Netflix’s shares were up 18 percent at $117.93 in premarket trading.
The video streaming company also said it was getting ready to spend $6 billion on content next year, up $1 billion from 2016.
“The benefits of NFLX-produced original content including attractive economics and greater control are clear and we believe returns on original spend are high,” J.P. Morgan Securities analyst Doug Anmuth said in a research note.
Strong subscriber additions after two quarters of disappointing growth helped Netflix post a 31.7 percent jump in third-quarter revenue.
Anmuth said he believed Netflix was on track toward 60 million plus subscribers in the United States and about 100 million internationally by 2020.
The company has often been criticized for spending too much on content as it tries to aggressively gain subscribers outside the United States, its main market.
The company added about 3.20 million subscribers internationally in the third quarter, compared with the 2.01 million average analyst estimate.

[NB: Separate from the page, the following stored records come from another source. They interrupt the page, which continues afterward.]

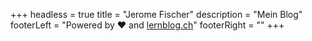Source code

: +++
headless = true
title = "Jerome Fischer"
description = "Mein Blog"
footerLeft = "Powered by ❤️ and [lernblog.ch](https://www.lernblog.ch)"
footerRight = ""
+++
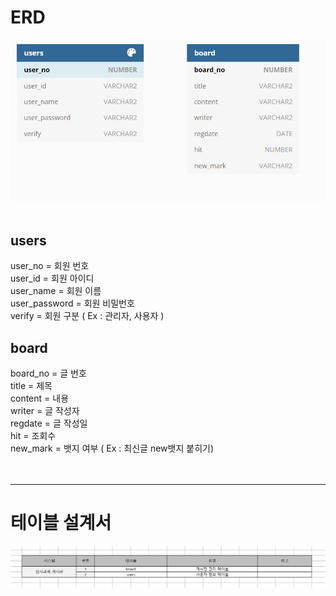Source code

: # ERD

![ERD.png](/img/ERD.png)<br/><br/>

## users
user_no = 회원 번호<br/>
user_id = 회원 아이디<br/>
user_name = 회원 이름<br/>
user_password = 회원 비밀번호<br/>
verify = 회원 구분 ( Ex : 관리자, 사용자 )

## board
board_no = 글 번호<br/>
title = 제목<br/>
content = 내용<br/>
writer = 글 작성자<br/>
regdate = 글 작성일<br/>
hit = 조회수<br/>
new_mark = 뱃지 여부 ( Ex : 최신글 new뱃지 붙히기)<br/><br/><br/>

<hr/>



# 테이블 설계서

![테이블설계서.png](/img/%ED%85%8C%EC%9D%B4%EB%B8%94%EC%84%A4%EA%B3%84%EC%84%9C.png)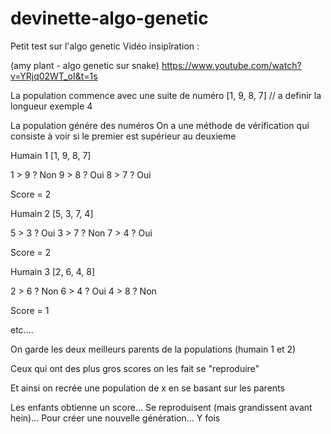 # devinette-algo-genetic

Petit test sur l'algo genetic 
Vidéo insipîration : 

(amy plant - algo genetic sur snake)
https://www.youtube.com/watch?v=YRjq02WT_oI&t=1s


La population commence avec une suite de numéro 
[1, 9, 8, 7] // a definir la longueur exemple 4

La population génére des numéros
On a une méthode de vérification qui consiste à voir si le premier est supérieur au deuxieme 

Humain 1
[1, 9, 8, 7]

1 > 9 ? Non
9 > 8 ? Oui
8 > 7 ? Oui

Score = 2

Humain 2 [5, 3, 7, 4]

5 > 3 ? Oui
3 > 7 ? Non
7 > 4 ? Oui

Score = 2

Humain 3 [2, 6, 4, 8]

2 > 6 ? Non
6 > 4 ? Oui
4 > 8 ? Non

Score = 1



etc....

On garde les deux meilleurs parents de la populations (humain 1 et 2)

Ceux qui ont des plus gros scores on les fait se "reproduire"

Et ainsi on recrée une population de x en se basant sur les parents

Les enfants obtienne un score... Se reproduisent (mais grandissent avant hein)... Pour créer une nouvelle génération... Y fois
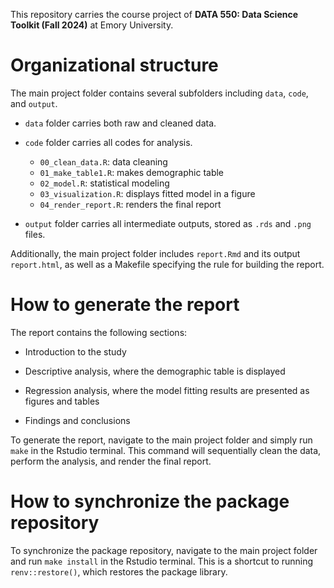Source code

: This repository carries the course project of __DATA 550: Data Science Toolkit (Fall 2024)__ at Emory University.

# Organizational structure

The main project folder contains several subfolders including `data`, `code`, and `output`.

* `data` folder carries both raw and cleaned data.

* `code` folder carries all codes for analysis.
    * `00_clean_data.R`: data cleaning
    * `01_make_table1.R`: makes demographic table
    * `02_model.R`: statistical modeling
    * `03_visualization.R`: displays fitted model in a figure
    * `04_render_report.R`: renders the final report

* `output` folder carries all intermediate outputs, stored as `.rds` and `.png` files.

Additionally, the main project folder includes `report.Rmd` and its output `report.html`, as well as a Makefile specifying the rule for building the report.

# How to generate the report

The report contains the following sections:

* Introduction to the study

* Descriptive analysis, where the demographic table is displayed

* Regression analysis, where the model fitting results are presented as figures and tables

* Findings and conclusions

To generate the report, navigate to the main project folder and simply run `make` in the Rstudio terminal. This command will sequentially clean the data, perform the analysis, and render the final report.

# How to synchronize the package repository

To synchronize the package repository, navigate to the main project folder and run `make install` in the Rstudio terminal. This is a shortcut to running `renv::restore()`, which restores the package library.
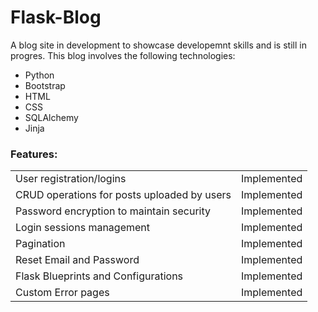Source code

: # Flask-Blog

A blog site in development to showcase developemnt skills and is still in progres.
This blog involves the following technologies:
* Python
* Bootstrap
* HTML
* CSS
* SQLAlchemy  
* Jinja

### Features:

|                                             |              |
|---------------------------------------------|--------------|
| User registration/logins                    | Implemented  |
| CRUD operations for posts uploaded by users | Implemented  |
| Password encryption to maintain security    | Implemented  |
| Login sessions management                   | Implemented  |
| Pagination                                  | Implemented  |
| Reset Email and Password                    | Implemented  |
| Flask Blueprints and Configurations         | Implemented  |
| Custom Error pages                          | Implemented  |
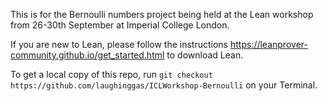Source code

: This is for the Bernoulli numbers project being held at the Lean workshop from 26-30th September at Imperial College London.

If you are new to Lean, please follow the instructions https://leanprover-community.github.io/get_started.html to download Lean.

To get a local copy of this repo, run `git checkout https://github.com/laughinggas/ICLWorkshop-Bernoulli` on your Terminal.
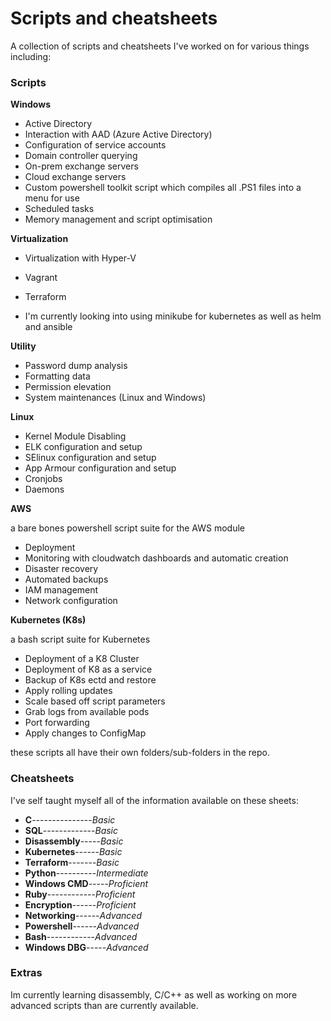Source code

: # Scripts and cheatsheets

A collection of scripts and cheatsheets I've worked on for various things including:

### Scripts

 **Windows**

 - Active Directory
 - Interaction with AAD (Azure Active Directory)
 - Configuration of service accounts
 - Domain controller querying
 - On-prem exchange servers
 - Cloud exchange servers
 - Custom powershell toolkit script which compiles all .PS1 files into a menu for use
 - Scheduled tasks
 - Memory management and script optimisation

 **Virtualization**
 - Virtualization with Hyper-V
 - Vagrant
 - Terraform

 - I'm currently looking into using minikube for kubernetes as well as helm and ansible

**Utility**
 - Password dump analysis
 - Formatting data
 - Permission elevation
 - System maintenances (Linux and Windows)

 **Linux**
 - Kernel Module Disabling
 - ELK configuration and setup
 - SElinux configuration and setup
 - App Armour configuration and setup
 - Cronjobs 
 - Daemons

**AWS**

a bare bones powershell script suite for the AWS module

 - Deployment
 - Monitoring with cloudwatch dashboards and automatic creation
 - Disaster recovery 
 - Automated backups
  - IAM management
 - Network configuration

**Kubernetes (K8s)**

a bash script suite for Kubernetes

 - Deployment of a K8 Cluster
 - Deployment of K8 as a service
 - Backup of K8s ectd and restore
 - Apply rolling updates
 - Scale based off script parameters
 - Grab logs from available pods
 - Port forwarding
 - Apply changes to ConfigMap

these scripts all have their own folders/sub-folders in the repo.

### Cheatsheets
I've self taught myself all of the information available on these sheets:

- **C**---------------*Basic*
- **SQL**-------------*Basic*
- **Disassembly**-----*Basic*
- **Kubernetes**------*Basic*
- **Terraform**-------*Basic*
- **Python**----------*Intermediate*
- **Windows CMD**-----*Proficient*
- **Ruby**------------*Proficient*
- **Encryption**------*Proficient*
- **Networking**------*Advanced*
- **Powershell**------*Advanced*
- **Bash**------------*Advanced*
- **Windows DBG**-----*Advanced*

### Extras
Im currently learning disassembly, C/C++ as well as working on more advanced scripts than are currently available.
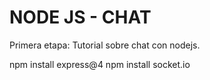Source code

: # NODE JS - CHAT

Primera etapa: Tutorial sobre chat con nodejs.

npm install express@4
npm install socket.io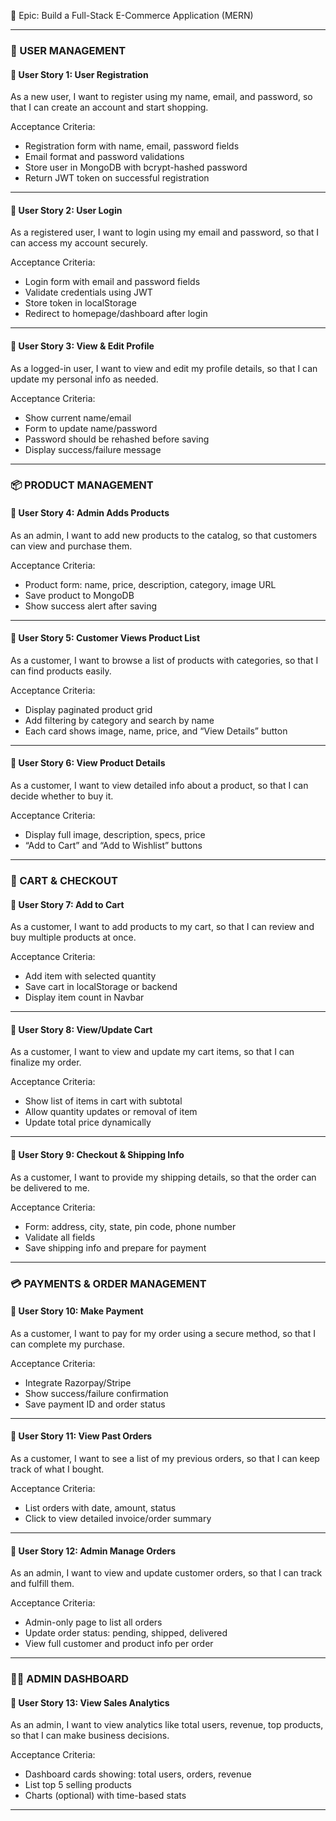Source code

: 🧩 Epic: Build a Full-Stack E-Commerce Application (MERN)

---

### 👤 USER MANAGEMENT

#### 🧾 User Story 1: User Registration

As a new user,
I want to register using my name, email, and password,
so that I can create an account and start shopping.

Acceptance Criteria:

* Registration form with name, email, password fields
* Email format and password validations
* Store user in MongoDB with bcrypt-hashed password
* Return JWT token on successful registration

---

#### 🧾 User Story 2: User Login

As a registered user,
I want to login using my email and password,
so that I can access my account securely.

Acceptance Criteria:

* Login form with email and password fields
* Validate credentials using JWT
* Store token in localStorage
* Redirect to homepage/dashboard after login

---

#### 🧾 User Story 3: View & Edit Profile

As a logged-in user,
I want to view and edit my profile details,
so that I can update my personal info as needed.

Acceptance Criteria:

* Show current name/email
* Form to update name/password
* Password should be rehashed before saving
* Display success/failure message

---

### 📦 PRODUCT MANAGEMENT

#### 🧾 User Story 4: Admin Adds Products

As an admin,
I want to add new products to the catalog,
so that customers can view and purchase them.

Acceptance Criteria:

* Product form: name, price, description, category, image URL
* Save product to MongoDB
* Show success alert after saving

---

#### 🧾 User Story 5: Customer Views Product List

As a customer,
I want to browse a list of products with categories,
so that I can find products easily.

Acceptance Criteria:

* Display paginated product grid
* Add filtering by category and search by name
* Each card shows image, name, price, and “View Details” button

---

#### 🧾 User Story 6: View Product Details

As a customer,
I want to view detailed info about a product,
so that I can decide whether to buy it.

Acceptance Criteria:

* Display full image, description, specs, price
* “Add to Cart” and “Add to Wishlist” buttons

---

### 🛒 CART & CHECKOUT

#### 🧾 User Story 7: Add to Cart

As a customer,
I want to add products to my cart,
so that I can review and buy multiple products at once.

Acceptance Criteria:

* Add item with selected quantity
* Save cart in localStorage or backend
* Display item count in Navbar

---

#### 🧾 User Story 8: View/Update Cart

As a customer,
I want to view and update my cart items,
so that I can finalize my order.

Acceptance Criteria:

* Show list of items in cart with subtotal
* Allow quantity updates or removal of item
* Update total price dynamically

---

#### 🧾 User Story 9: Checkout & Shipping Info

As a customer,
I want to provide my shipping details,
so that the order can be delivered to me.

Acceptance Criteria:

* Form: address, city, state, pin code, phone number
* Validate all fields
* Save shipping info and prepare for payment

---

### 💳 PAYMENTS & ORDER MANAGEMENT

#### 🧾 User Story 10: Make Payment

As a customer,
I want to pay for my order using a secure method,
so that I can complete my purchase.

Acceptance Criteria:

* Integrate Razorpay/Stripe
* Show success/failure confirmation
* Save payment ID and order status

---

#### 🧾 User Story 11: View Past Orders

As a customer,
I want to see a list of my previous orders,
so that I can keep track of what I bought.

Acceptance Criteria:

* List orders with date, amount, status
* Click to view detailed invoice/order summary

---

#### 🧾 User Story 12: Admin Manage Orders

As an admin,
I want to view and update customer orders,
so that I can track and fulfill them.

Acceptance Criteria:

* Admin-only page to list all orders
* Update order status: pending, shipped, delivered
* View full customer and product info per order

---

### 🧑‍💼 ADMIN DASHBOARD

#### 🧾 User Story 13: View Sales Analytics

As an admin,
I want to view analytics like total users, revenue, top products,
so that I can make business decisions.

Acceptance Criteria:

* Dashboard cards showing: total users, orders, revenue
* List top 5 selling products
* Charts (optional) with time-based stats

---
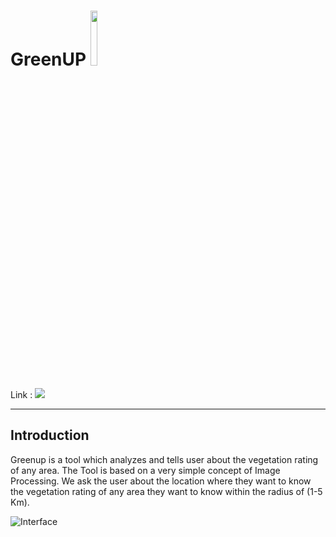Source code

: # GreenUP <span><img src="https://github.com/amandewatnitrr/Wolfram/blob/main/GreenUp/GreenUp.png" width="15%"></span>
Link : <a href="https://www.wolframcloud.com/obj/ed5a9e64-20f3-477d-b44e-ece33a8fb720" target="_blank">
<img src="https://img.shields.io/badge/Wolfram-DD1100?style=for-the-badge&logo=Wolfram&logoColor=white"></a>
<hr>

## Introduction

Greenup is a tool which analyzes and tells user about the vegetation rating of any area.  The Tool is based on a very simple concept of Image Processing. We ask the user about the location where they want to know the vegetation rating of any area they want to know within the radius of (1-5 Km).

![Interface](https://github.com/amandewatnitrr/Wolfram/blob/main/GreenUp/Screenshot%202021-05-19%20052325.png)
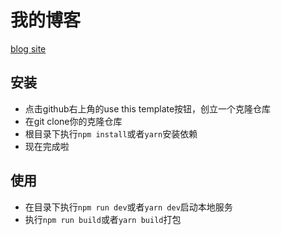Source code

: # 我的博客
[blog site](https://blog.open17.vip/)
## 安装
- 点击github右上角的use this template按钮，创立一个克隆仓库
- 在git clone你的克隆仓库
- 根目录下执行`npm install`或者`yarn`安装依赖
- 现在完成啦
## 使用
- 在目录下执行`npm run dev`或者`yarn dev`启动本地服务
- 执行`npm run build`或者`yarn build`打包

In the United States, Netflix added 370,000 subscriptions, compared with analysts’ estimate of 309,000, according to research firm FactSet StreetAccount.
Though the company’s stock has fallen nearly 13 percent this year, it still trades at 356 times forward earnings, versus the peer median of 5.88.
The second season of Narcos, a Netflix original show on Colombian kingpin Pablo Escobar, has proved highly popular, following up on the success of Orange is the New Black and House of Cards.
The company plans to launch Crown, a show about the reign of Queen Elizabeth II.
Netflix plans on releasing over 1,000 hours of original programming in 2017, up from 600 hours this year.
“This is unprecedented growth that should drive a substantial improvement in the breadth and depth of content on the service, which should provide a tailwind to subscriber growth in 2017,” said Pacific Crest analyst Andy Hargreaves.
The company said it now expects a higher free cash flow burn at $1.5 billion in 2016 as producing original content consumes more cash up front.
The company, which faces competition from the likes of Hulu and Amazon.com Inc., said it would likely tap the capital markets to fund spending on original content.